--- START ---

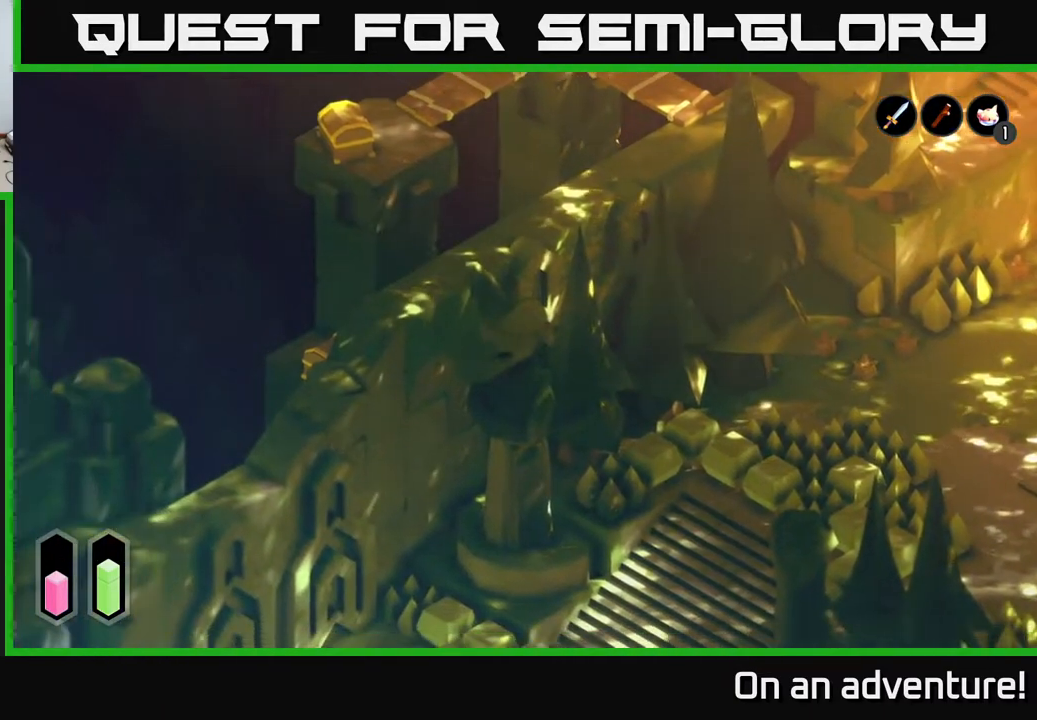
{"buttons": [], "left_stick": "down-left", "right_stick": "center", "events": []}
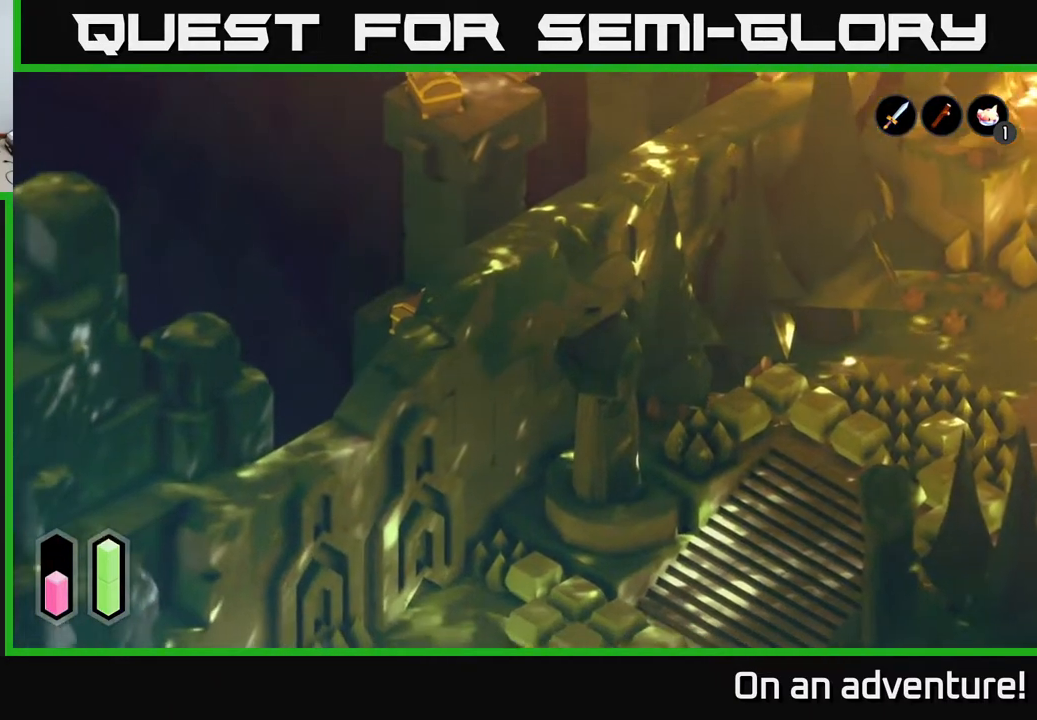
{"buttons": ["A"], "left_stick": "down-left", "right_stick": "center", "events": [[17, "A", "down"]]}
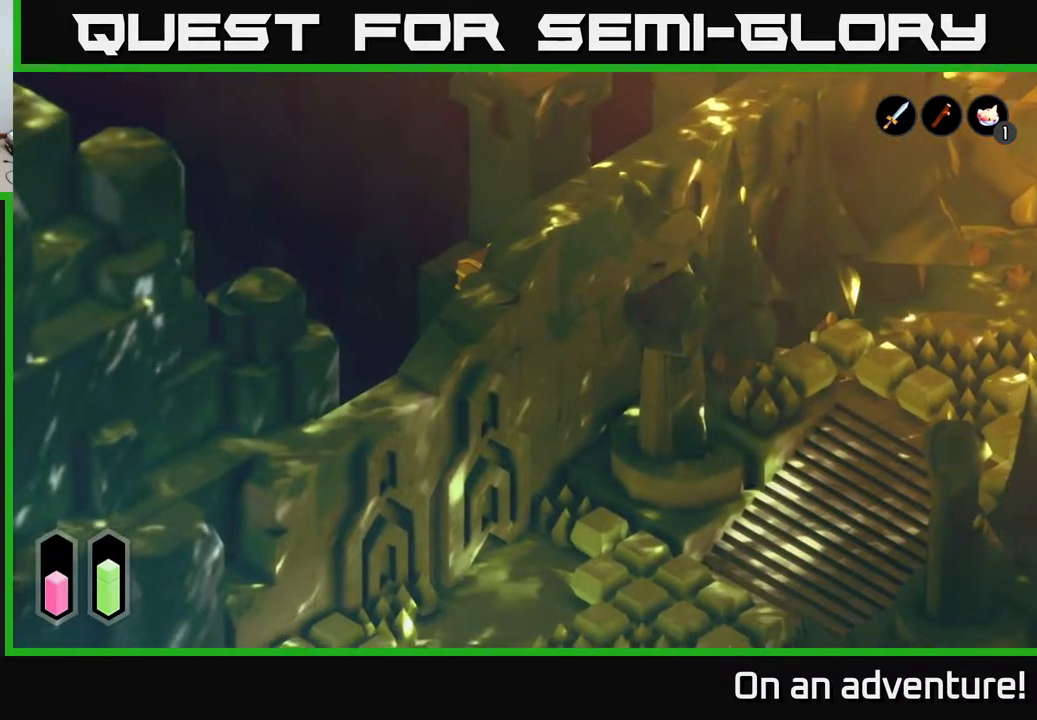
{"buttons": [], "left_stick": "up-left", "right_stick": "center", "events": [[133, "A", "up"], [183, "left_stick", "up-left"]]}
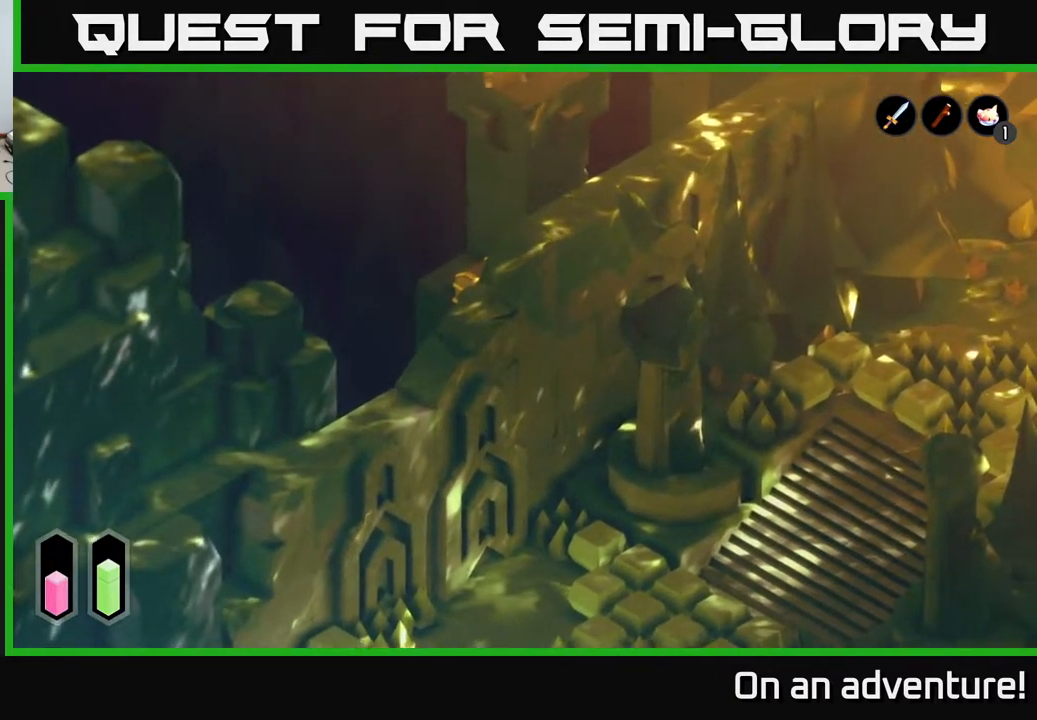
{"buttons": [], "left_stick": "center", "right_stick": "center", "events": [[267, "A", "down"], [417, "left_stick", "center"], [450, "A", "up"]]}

--- END ---
--- START ---

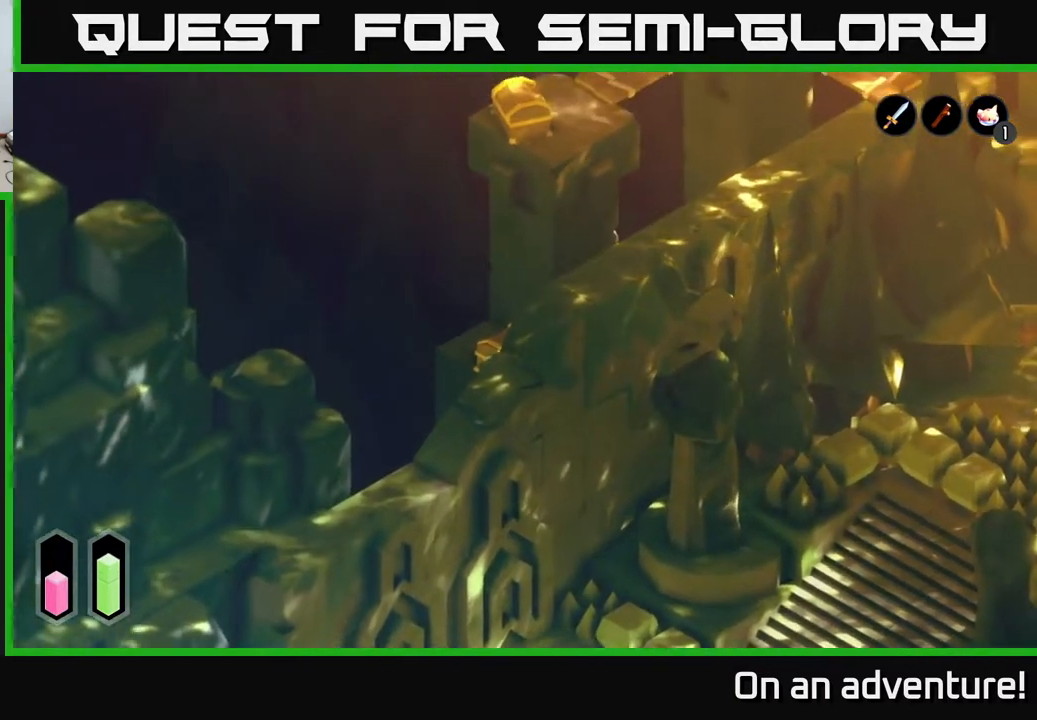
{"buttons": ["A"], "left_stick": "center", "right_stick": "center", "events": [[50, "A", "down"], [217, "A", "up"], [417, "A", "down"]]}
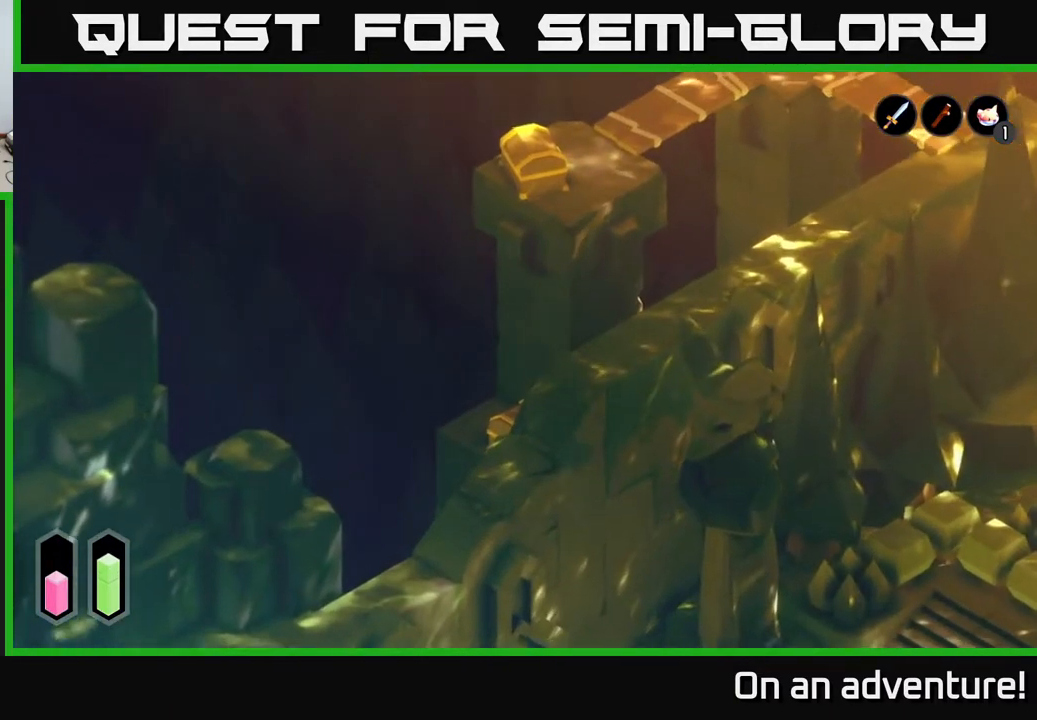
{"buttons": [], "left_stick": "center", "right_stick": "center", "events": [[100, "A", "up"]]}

--- END ---
--- START ---

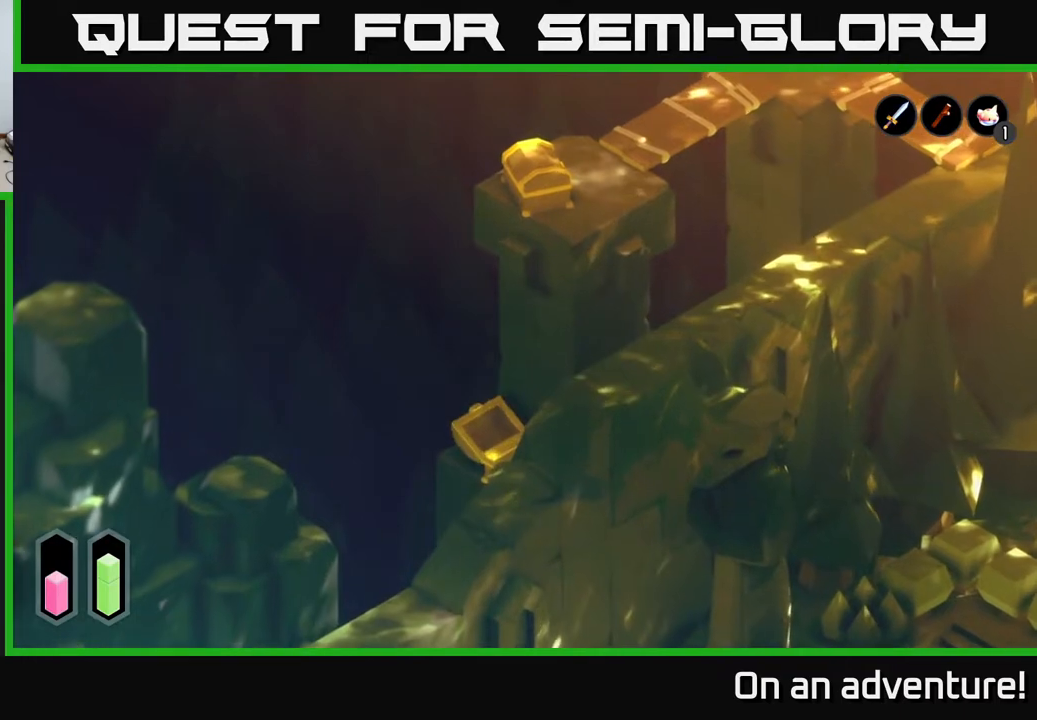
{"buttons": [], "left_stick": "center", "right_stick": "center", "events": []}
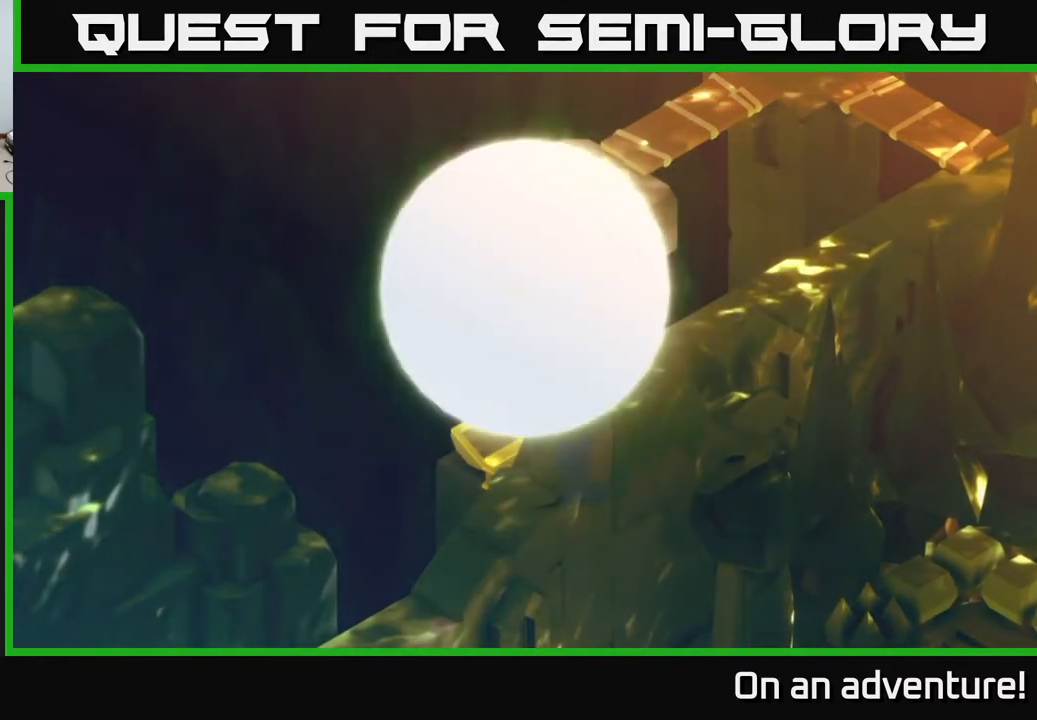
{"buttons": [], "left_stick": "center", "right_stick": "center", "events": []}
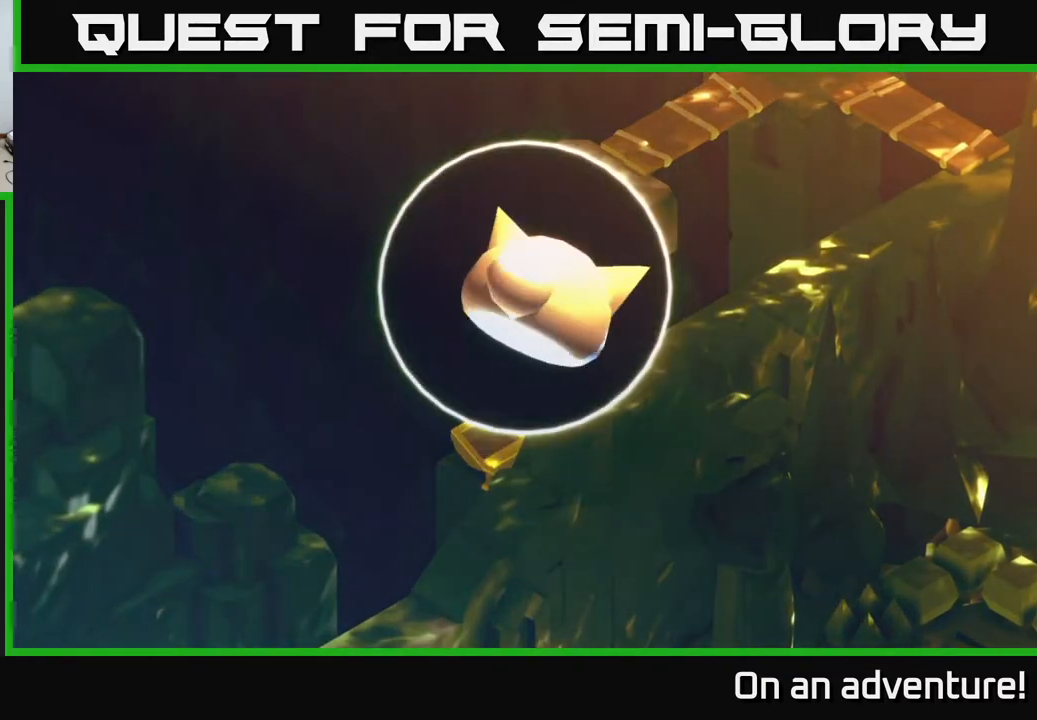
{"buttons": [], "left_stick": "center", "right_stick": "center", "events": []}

--- END ---

Required action: Could you return every line from the entries above in which the string "down" occurs?

Written answer:
{"buttons": [], "left_stick": "down-left", "right_stick": "center", "events": []}
{"buttons": ["A"], "left_stick": "down-left", "right_stick": "center", "events": [[17, "A", "down"]]}
{"buttons": [], "left_stick": "center", "right_stick": "center", "events": [[267, "A", "down"], [417, "left_stick", "center"], [450, "A", "up"]]}
{"buttons": ["A"], "left_stick": "center", "right_stick": "center", "events": [[50, "A", "down"], [217, "A", "up"], [417, "A", "down"]]}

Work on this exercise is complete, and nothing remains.